Counting comprehension data
= = =
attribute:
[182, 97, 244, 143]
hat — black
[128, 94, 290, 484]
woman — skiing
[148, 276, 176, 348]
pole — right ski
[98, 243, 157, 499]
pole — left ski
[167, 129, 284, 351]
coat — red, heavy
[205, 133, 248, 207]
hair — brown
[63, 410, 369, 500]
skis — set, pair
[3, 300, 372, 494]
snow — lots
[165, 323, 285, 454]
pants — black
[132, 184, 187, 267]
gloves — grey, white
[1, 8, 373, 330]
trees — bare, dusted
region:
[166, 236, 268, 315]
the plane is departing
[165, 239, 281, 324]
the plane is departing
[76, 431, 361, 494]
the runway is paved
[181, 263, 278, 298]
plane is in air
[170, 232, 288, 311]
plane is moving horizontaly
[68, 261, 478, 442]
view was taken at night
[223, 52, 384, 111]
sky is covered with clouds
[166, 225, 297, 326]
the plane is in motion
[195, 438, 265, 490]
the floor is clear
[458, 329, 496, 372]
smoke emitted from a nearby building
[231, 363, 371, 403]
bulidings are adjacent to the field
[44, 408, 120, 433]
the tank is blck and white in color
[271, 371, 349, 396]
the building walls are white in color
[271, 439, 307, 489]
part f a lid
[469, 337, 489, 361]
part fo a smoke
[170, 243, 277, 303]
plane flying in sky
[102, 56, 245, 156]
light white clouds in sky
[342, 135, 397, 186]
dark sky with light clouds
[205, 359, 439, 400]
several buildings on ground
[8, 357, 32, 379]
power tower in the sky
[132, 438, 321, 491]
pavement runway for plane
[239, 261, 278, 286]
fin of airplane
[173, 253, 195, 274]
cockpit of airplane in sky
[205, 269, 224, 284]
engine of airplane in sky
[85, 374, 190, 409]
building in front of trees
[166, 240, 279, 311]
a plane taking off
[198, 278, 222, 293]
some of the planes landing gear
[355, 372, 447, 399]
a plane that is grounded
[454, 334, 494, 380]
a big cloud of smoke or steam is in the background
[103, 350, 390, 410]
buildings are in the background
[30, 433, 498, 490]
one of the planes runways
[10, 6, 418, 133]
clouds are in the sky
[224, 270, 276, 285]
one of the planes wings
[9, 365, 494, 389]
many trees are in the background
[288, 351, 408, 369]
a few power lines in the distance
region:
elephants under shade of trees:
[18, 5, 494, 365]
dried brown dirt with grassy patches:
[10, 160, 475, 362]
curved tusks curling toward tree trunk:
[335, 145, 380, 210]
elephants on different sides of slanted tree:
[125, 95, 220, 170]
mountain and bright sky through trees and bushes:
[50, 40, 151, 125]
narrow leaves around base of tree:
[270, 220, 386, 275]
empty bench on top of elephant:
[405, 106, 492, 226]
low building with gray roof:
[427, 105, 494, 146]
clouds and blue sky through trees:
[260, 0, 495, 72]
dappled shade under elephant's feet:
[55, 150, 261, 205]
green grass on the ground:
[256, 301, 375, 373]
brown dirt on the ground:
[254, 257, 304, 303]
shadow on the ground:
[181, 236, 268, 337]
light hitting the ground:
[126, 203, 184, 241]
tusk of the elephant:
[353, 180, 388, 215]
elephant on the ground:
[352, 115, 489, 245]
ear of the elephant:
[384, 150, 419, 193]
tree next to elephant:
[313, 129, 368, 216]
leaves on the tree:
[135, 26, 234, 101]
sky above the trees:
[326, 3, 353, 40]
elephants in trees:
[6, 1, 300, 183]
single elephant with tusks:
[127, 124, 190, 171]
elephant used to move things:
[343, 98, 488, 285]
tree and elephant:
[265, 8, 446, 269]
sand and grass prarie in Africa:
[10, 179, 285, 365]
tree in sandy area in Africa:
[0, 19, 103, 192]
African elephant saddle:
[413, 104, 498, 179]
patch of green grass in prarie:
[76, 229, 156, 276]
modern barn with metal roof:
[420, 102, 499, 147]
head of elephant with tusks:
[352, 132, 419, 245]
= = =
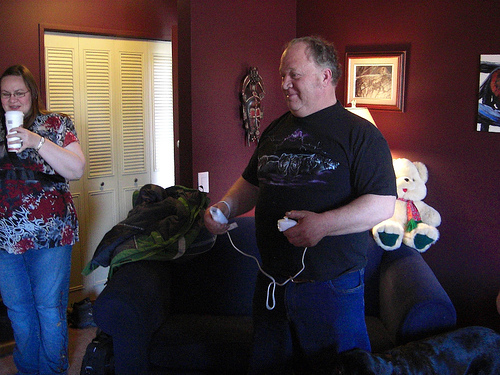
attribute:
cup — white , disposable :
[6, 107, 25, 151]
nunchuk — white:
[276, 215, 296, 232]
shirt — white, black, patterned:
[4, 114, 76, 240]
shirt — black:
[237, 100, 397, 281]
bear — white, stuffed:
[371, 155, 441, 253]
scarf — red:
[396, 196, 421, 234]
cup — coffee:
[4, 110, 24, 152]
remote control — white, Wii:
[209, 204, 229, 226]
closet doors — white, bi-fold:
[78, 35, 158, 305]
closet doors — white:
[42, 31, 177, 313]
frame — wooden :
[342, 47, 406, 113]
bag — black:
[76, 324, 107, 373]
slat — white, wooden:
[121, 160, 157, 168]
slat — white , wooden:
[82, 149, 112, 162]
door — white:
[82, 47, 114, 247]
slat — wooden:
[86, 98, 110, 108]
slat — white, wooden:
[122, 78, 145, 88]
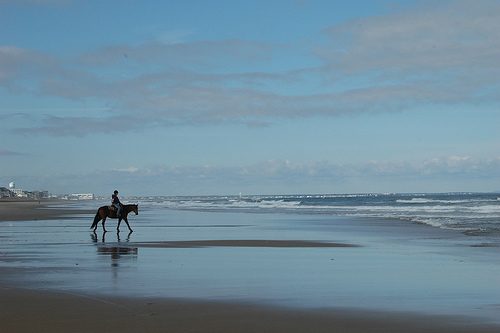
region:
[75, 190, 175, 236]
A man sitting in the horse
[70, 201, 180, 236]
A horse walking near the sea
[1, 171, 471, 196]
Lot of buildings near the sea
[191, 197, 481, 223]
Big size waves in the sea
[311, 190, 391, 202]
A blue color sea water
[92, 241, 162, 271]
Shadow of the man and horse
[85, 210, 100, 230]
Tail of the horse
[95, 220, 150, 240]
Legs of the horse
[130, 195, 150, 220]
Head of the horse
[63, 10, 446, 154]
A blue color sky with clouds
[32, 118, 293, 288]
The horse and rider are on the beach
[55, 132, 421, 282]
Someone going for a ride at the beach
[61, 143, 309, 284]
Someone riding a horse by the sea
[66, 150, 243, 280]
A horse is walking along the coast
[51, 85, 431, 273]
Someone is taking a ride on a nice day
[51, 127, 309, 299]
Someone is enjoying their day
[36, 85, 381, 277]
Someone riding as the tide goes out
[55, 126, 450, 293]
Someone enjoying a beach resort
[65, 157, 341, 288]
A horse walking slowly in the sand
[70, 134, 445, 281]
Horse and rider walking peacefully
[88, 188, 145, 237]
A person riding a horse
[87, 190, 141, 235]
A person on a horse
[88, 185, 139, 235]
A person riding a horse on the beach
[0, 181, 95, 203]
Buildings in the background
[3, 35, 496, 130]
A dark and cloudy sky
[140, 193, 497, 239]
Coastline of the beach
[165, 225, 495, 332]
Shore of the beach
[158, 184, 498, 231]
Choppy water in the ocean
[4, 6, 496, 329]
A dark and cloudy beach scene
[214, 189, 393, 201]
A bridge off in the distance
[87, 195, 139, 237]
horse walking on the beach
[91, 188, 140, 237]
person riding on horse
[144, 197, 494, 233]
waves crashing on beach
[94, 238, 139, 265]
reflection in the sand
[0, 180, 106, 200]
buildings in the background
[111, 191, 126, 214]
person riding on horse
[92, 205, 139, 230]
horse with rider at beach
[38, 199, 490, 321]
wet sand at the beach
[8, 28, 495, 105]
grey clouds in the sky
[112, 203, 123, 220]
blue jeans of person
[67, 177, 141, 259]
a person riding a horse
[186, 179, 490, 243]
= = =
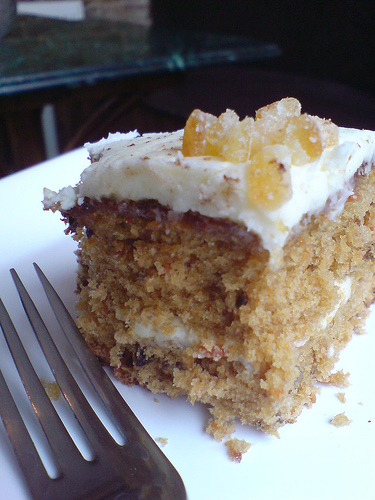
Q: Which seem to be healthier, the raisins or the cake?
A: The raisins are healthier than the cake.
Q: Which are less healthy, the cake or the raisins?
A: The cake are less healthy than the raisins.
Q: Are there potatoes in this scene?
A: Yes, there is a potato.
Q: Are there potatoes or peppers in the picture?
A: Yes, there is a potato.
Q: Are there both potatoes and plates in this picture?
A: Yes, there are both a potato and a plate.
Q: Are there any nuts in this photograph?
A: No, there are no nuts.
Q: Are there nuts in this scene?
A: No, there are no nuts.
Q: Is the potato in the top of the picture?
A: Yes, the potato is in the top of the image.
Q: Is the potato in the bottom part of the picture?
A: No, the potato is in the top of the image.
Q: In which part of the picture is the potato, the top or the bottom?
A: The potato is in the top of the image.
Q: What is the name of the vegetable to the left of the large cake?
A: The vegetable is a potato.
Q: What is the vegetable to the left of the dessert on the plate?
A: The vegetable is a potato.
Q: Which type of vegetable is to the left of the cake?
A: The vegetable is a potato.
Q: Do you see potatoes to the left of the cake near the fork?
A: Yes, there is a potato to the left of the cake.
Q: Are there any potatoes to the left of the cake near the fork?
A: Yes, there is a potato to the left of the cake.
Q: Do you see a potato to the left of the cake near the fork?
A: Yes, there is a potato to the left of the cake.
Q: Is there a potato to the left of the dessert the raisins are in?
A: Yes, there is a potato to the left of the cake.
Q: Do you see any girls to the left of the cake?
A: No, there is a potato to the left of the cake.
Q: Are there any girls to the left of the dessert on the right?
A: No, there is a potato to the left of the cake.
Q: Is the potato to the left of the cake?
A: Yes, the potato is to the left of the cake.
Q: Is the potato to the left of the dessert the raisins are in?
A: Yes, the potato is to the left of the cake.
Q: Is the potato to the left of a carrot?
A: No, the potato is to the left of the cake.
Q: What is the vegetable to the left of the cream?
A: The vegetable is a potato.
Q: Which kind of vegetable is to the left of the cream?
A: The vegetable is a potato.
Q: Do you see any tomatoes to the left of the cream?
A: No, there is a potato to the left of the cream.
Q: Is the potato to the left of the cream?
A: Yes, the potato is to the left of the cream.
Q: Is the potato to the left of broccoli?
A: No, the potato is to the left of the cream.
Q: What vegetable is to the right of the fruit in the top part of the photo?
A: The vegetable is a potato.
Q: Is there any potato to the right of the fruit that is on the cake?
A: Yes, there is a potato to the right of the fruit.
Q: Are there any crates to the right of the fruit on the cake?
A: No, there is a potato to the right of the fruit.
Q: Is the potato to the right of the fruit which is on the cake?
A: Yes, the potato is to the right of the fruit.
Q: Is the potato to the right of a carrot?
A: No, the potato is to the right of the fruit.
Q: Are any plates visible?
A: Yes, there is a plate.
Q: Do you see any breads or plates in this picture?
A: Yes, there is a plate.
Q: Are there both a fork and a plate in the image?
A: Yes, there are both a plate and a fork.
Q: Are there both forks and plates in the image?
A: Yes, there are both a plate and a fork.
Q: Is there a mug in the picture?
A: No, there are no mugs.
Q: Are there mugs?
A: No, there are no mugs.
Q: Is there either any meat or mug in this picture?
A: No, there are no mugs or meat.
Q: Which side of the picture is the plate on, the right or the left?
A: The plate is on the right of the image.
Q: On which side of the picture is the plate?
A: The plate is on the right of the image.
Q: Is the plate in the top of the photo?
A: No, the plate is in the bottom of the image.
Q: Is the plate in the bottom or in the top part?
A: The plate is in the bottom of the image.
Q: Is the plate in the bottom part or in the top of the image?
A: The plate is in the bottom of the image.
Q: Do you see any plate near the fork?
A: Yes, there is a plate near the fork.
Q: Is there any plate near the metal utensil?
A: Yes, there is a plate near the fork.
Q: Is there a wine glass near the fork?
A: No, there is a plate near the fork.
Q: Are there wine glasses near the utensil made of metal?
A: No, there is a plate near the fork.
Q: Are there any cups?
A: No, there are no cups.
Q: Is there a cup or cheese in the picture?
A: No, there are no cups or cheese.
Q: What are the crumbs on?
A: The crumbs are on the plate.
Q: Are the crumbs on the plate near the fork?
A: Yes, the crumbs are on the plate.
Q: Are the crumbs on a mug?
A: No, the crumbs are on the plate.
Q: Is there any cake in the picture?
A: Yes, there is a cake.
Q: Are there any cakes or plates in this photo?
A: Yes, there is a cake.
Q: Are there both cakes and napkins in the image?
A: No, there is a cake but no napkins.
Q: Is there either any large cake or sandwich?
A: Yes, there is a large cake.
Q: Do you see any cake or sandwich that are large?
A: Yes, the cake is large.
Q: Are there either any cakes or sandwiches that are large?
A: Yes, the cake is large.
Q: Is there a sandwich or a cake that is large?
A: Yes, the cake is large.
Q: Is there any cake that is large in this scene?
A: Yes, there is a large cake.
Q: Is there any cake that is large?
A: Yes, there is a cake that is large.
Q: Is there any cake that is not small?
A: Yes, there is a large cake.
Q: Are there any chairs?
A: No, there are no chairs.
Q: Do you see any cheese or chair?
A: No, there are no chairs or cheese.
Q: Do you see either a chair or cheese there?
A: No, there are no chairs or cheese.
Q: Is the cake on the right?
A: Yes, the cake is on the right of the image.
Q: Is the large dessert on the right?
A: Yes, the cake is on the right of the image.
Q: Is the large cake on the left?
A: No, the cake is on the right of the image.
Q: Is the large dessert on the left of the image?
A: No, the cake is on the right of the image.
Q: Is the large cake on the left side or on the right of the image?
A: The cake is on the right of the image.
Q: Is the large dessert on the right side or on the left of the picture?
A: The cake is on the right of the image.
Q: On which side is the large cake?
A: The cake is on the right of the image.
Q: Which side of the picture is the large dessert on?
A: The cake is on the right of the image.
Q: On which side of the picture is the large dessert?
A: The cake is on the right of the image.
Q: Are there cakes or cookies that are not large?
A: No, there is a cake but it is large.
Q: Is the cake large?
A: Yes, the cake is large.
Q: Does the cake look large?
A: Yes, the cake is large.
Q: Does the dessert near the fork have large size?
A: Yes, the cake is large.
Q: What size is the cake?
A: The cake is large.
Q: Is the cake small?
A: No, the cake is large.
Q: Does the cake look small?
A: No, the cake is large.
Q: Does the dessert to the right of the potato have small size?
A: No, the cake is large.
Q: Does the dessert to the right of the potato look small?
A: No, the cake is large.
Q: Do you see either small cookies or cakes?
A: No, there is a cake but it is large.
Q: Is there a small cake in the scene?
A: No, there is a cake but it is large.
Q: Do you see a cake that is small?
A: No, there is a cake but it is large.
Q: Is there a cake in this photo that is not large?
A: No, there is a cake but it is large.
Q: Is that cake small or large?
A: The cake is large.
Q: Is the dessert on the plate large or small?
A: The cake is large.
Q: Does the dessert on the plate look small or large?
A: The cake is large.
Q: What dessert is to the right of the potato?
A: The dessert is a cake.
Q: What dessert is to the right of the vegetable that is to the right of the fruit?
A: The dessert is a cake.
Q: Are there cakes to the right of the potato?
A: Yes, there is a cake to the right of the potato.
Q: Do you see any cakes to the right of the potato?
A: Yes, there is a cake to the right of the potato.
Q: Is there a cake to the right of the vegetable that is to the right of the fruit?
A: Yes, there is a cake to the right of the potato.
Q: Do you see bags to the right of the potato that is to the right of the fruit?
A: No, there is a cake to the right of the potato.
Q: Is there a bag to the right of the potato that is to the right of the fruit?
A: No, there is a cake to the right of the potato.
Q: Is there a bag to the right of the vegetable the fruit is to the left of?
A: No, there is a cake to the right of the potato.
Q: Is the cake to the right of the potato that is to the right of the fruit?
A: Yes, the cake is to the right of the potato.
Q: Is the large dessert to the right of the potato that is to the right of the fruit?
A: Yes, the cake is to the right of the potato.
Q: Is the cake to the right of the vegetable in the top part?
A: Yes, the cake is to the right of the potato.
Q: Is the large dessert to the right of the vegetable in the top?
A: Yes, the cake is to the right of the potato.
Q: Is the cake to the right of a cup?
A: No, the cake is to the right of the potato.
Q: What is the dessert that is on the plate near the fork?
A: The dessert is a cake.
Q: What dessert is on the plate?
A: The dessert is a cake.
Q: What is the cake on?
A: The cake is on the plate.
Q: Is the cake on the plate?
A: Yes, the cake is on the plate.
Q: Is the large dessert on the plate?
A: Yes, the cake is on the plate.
= = =
What you are asked to do: Please pull out every line of the data above that contains the string "slat", treating uppercase and lowercase as different.

Output for this task:
slat — white, wooden:
slat — white , wooden:
slat — wooden:
slat — white, wooden:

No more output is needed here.